Trump suggests — without evidence — that Clinton started the birther movement, and she owes the apology.

For good measure, Trump says he will appoint a special prosecutor to investigate Clinton's private emails.

Clinton responds: "Everything thing he said is absolutely false — but I'm not surprised."

— David Jackson

The Trump tape

Anderson Cooper goes there, asking Trump about the newly released tape.

Trump denies the suggestion he was endorsing sexual assault.

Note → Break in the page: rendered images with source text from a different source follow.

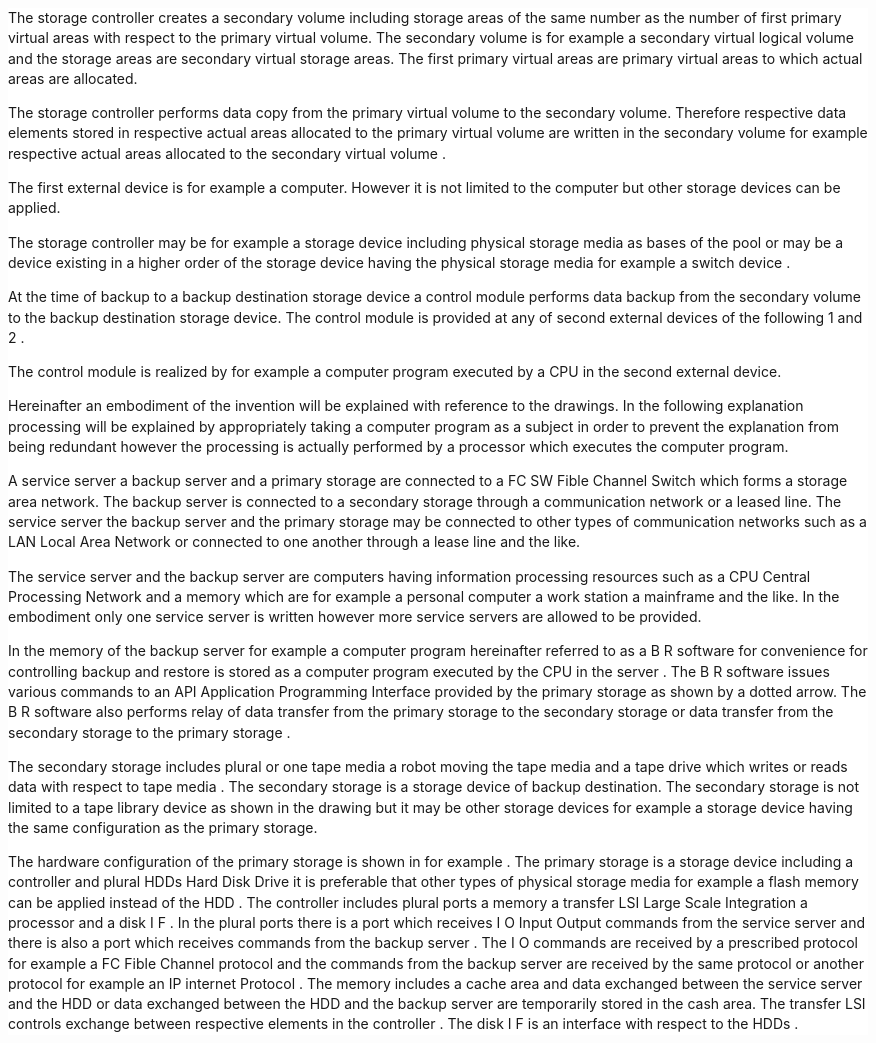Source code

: The storage controller creates a secondary volume including storage areas of the same number as the number of first primary virtual areas with respect to the primary virtual volume. The secondary volume is for example a secondary virtual logical volume and the storage areas are secondary virtual storage areas. The first primary virtual areas are primary virtual areas to which actual areas are allocated.

The storage controller performs data copy from the primary virtual volume to the secondary volume. Therefore respective data elements stored in respective actual areas allocated to the primary virtual volume are written in the secondary volume for example respective actual areas allocated to the secondary virtual volume .

The first external device is for example a computer. However it is not limited to the computer but other storage devices can be applied.

The storage controller may be for example a storage device including physical storage media as bases of the pool or may be a device existing in a higher order of the storage device having the physical storage media for example a switch device .

At the time of backup to a backup destination storage device a control module performs data backup from the secondary volume to the backup destination storage device. The control module is provided at any of second external devices of the following 1 and 2 .

The control module is realized by for example a computer program executed by a CPU in the second external device.

Hereinafter an embodiment of the invention will be explained with reference to the drawings. In the following explanation processing will be explained by appropriately taking a computer program as a subject in order to prevent the explanation from being redundant however the processing is actually performed by a processor which executes the computer program.

A service server a backup server and a primary storage are connected to a FC SW Fible Channel Switch which forms a storage area network. The backup server is connected to a secondary storage through a communication network or a leased line. The service server the backup server and the primary storage may be connected to other types of communication networks such as a LAN Local Area Network or connected to one another through a lease line and the like.

The service server and the backup server are computers having information processing resources such as a CPU Central Processing Network and a memory which are for example a personal computer a work station a mainframe and the like. In the embodiment only one service server is written however more service servers are allowed to be provided.

In the memory of the backup server for example a computer program hereinafter referred to as a B R software for convenience for controlling backup and restore is stored as a computer program executed by the CPU in the server . The B R software issues various commands to an API Application Programming Interface provided by the primary storage as shown by a dotted arrow. The B R software also performs relay of data transfer from the primary storage to the secondary storage or data transfer from the secondary storage to the primary storage .

The secondary storage includes plural or one tape media a robot moving the tape media and a tape drive which writes or reads data with respect to tape media . The secondary storage is a storage device of backup destination. The secondary storage is not limited to a tape library device as shown in the drawing but it may be other storage devices for example a storage device having the same configuration as the primary storage.

The hardware configuration of the primary storage is shown in for example . The primary storage is a storage device including a controller and plural HDDs Hard Disk Drive it is preferable that other types of physical storage media for example a flash memory can be applied instead of the HDD . The controller includes plural ports a memory a transfer LSI Large Scale Integration a processor and a disk I F . In the plural ports there is a port which receives I O Input Output commands from the service server and there is also a port which receives commands from the backup server . The I O commands are received by a prescribed protocol for example a FC Fible Channel protocol and the commands from the backup server are received by the same protocol or another protocol for example an IP internet Protocol . The memory includes a cache area and data exchanged between the service server and the HDD or data exchanged between the HDD and the backup server are temporarily stored in the cash area. The transfer LSI controls exchange between respective elements in the controller . The disk I F is an interface with respect to the HDDs .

He again apologizes for his comments but downplays them as "locker room talk."

He adds: "I have great respect for women — nobody respects women more than I do."

Clinton also gets the question, and she says the tape again proves Trump is unfit for the presidency. "Donald Trump is different," she says, and the tape proves Trump is a man who doesn't like or respect women, not to mention immigrants, Muslims, and others.

"Yes, this is who Donald Trump is," she said.

Trump replies to Clinton's attack: "It's just words, folks, just words." He attacks Clinton's record as U.S. senator, and is cut off — much to his annoyance.

Trump goes there after another tape question, going after Bill and Hillary Clinton.

"Bill Clinton was abusive to women," Trump said. "Hillary Clinton attacked those women."

Clinton said Trump made many false statements but can run his campaign however he sees fit.

As for her: "When they go low, you go high."

She also pointed out that Trump never apologizes for his transgressions.

— David Jackson

Yep, it’s all about Trump

As the debate started, the folks over at Facebook culled the topics received the most buzz on the site, and here’s how they stack up.

1. Trump Tape
2. Wikileaks Release
3. Crime & Criminal Justice
4. Government Ethics
5. Iraq, Syria & ISIS

— Donovan Slack

Good behavior 

Right off the bat, a town hall questioner asks about the negative behavior in the campaign.

Clinton goes the high way, saying she has "a very positive and optimistic view" of the country, and wants to "heal' it.

Trump says "I actually agree with that" — and, while subdued, goes after "horrible things" like Obamacare, the Iran nuclear agreement and bad trade deals.

No personal attack on Clinton (or her husband) however.

— David Jackson

No handshake

The candidates did not shake hands — it's going to be that kind of night.